The lack in discriminative power with regard to longitudinal strain in the DCM group for Medviso may be related to the overall lower strain values obtained by the non-rigid elastic algorithms, compared with the algorithms based on optical flow technology.

In addition to the limitations we mentioned in the paper on global strain reproducibility [10], with regard to segmental strain analysis, we would like to mention that part of the observed differences between vendors, readers or readings may be related to the differences how the 17 segments were defined. Small differences in segment definition may impact significantly reproducibility. Of all strains, apparently the radial strain is the most difficult to reproducibly measure for most software. The most likely explanation is that systolic strain in radial direction (i.e., systolic wall thickening) is in the order of millimeters. For instance, a myocardial wall with an end-diastolic wall thickness of 8 mm, thickening 50% during systole, means 4 mm in absolute values. With the current spatial resolution of CMR cine sequences, this makes strain assessment likely more challenging than in longitudinal or circumferential direction where strains are measured over a longer distance.
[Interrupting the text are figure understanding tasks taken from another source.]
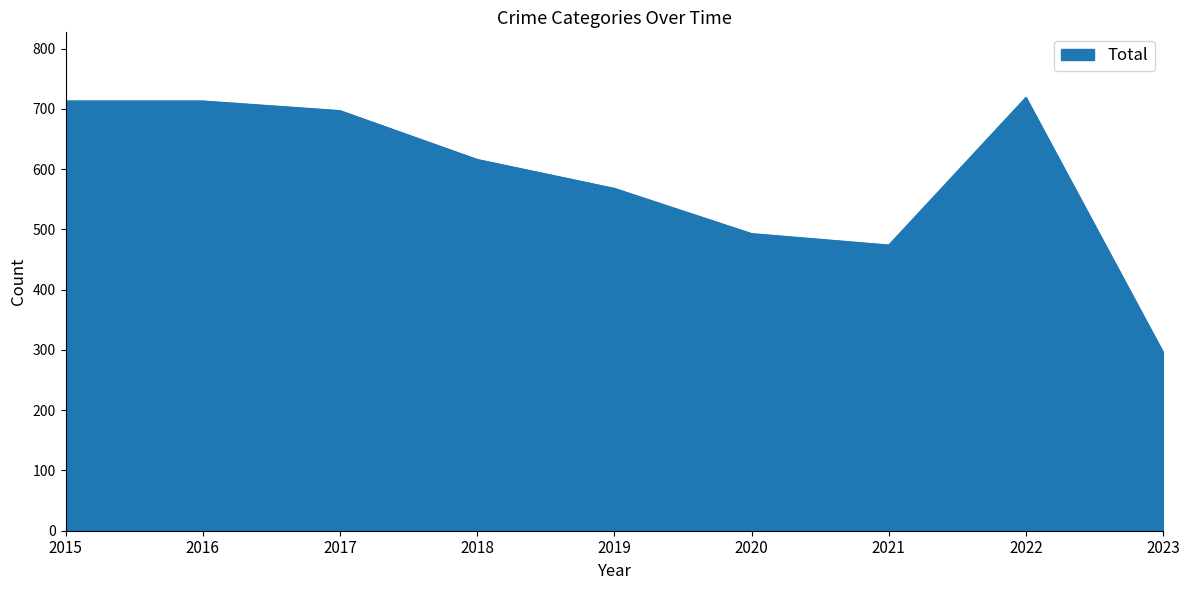

At which label is the value closest to 507?

2020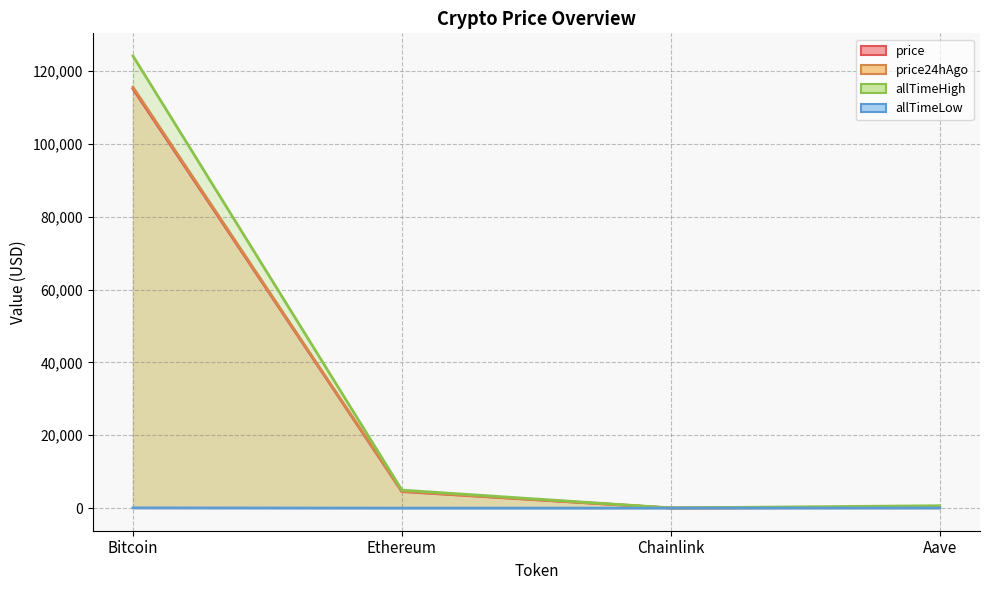

What is the spread (max minus min) of values at Ethereum?

4945.6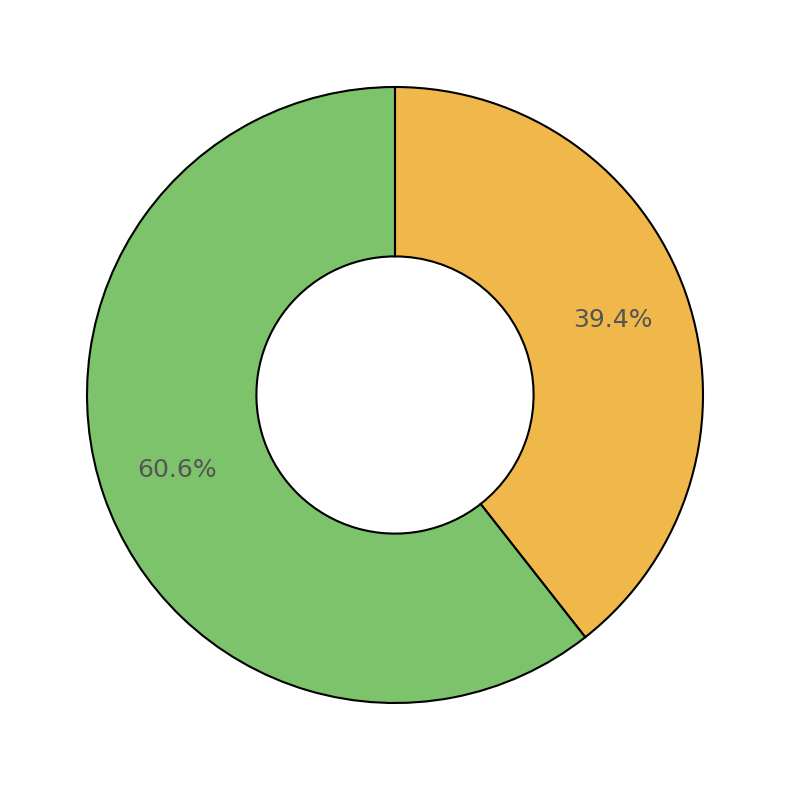

Does any single category account for the majority?

Yes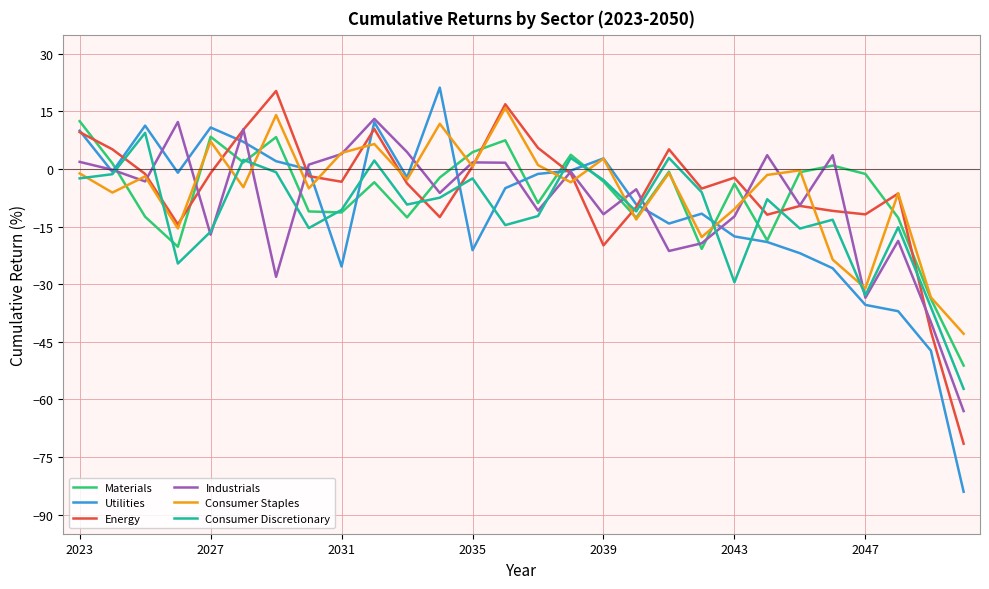

What is the minimum value for Utilities?

-84.1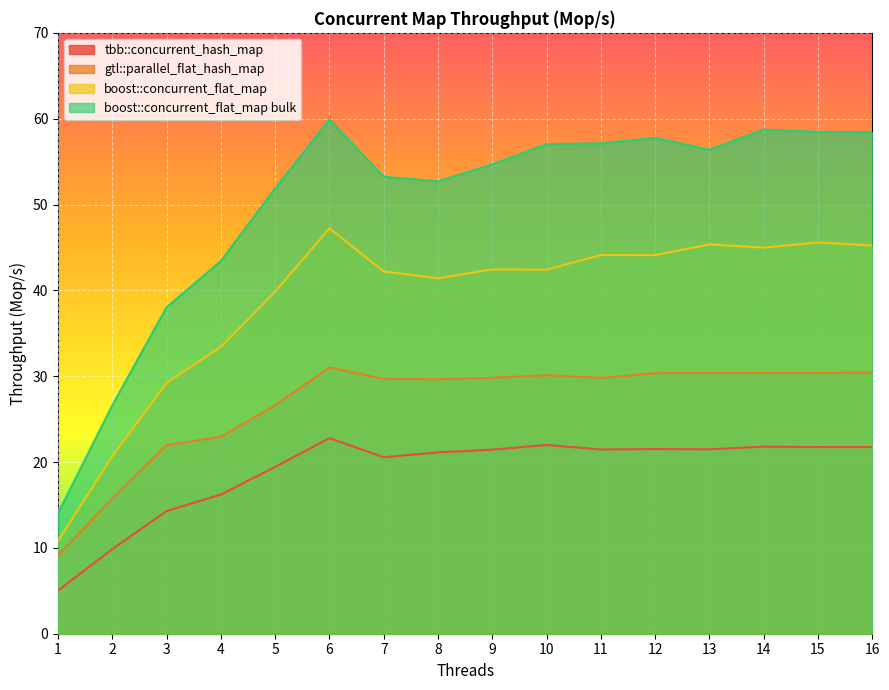

Which series has the largest total across all categories?

boost::concurrent_flat_map bulk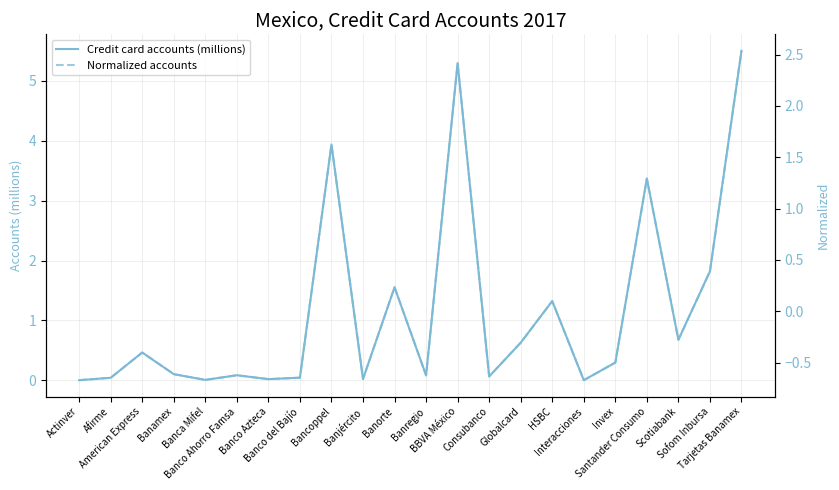

The Credit card accounts (millions) series shows 0.6 at Globalcard. True or false?

True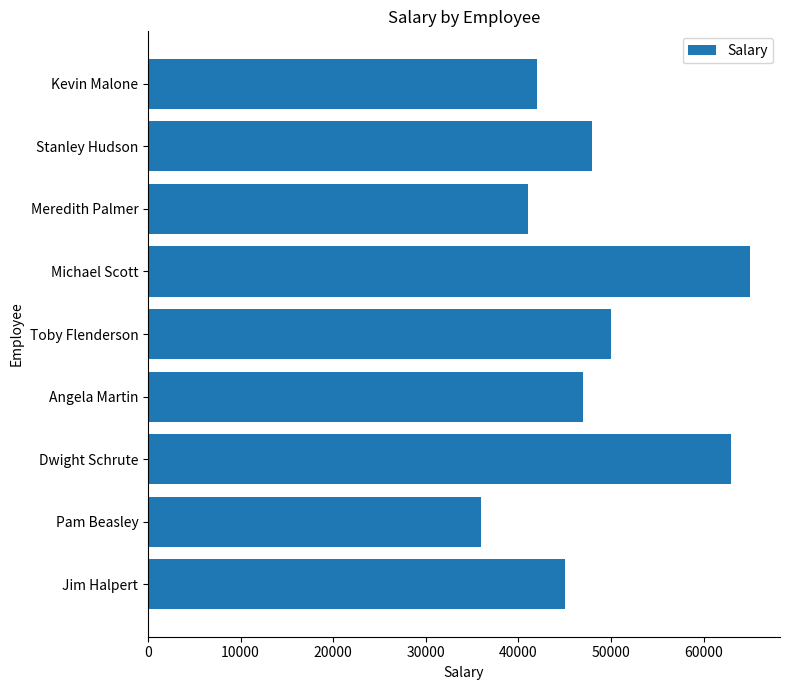

What is the difference between the maximum and minimum values?

29000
Finally, although the subgroup of DCM patients with LBBB contained only nine patients, in each patient, we compared SS of the 6 septal segments with the 6 lateral segments, making a total of 54 septal and 54 lateral segments.

In conclusion, taking into account the moderate to high variability in segmental strain values with current CMR-FT packages, assessment of segmental myocardial LV strain remains challenging. Nevertheless, these packages have the reasonable discriminative ability for depicting regional pathology.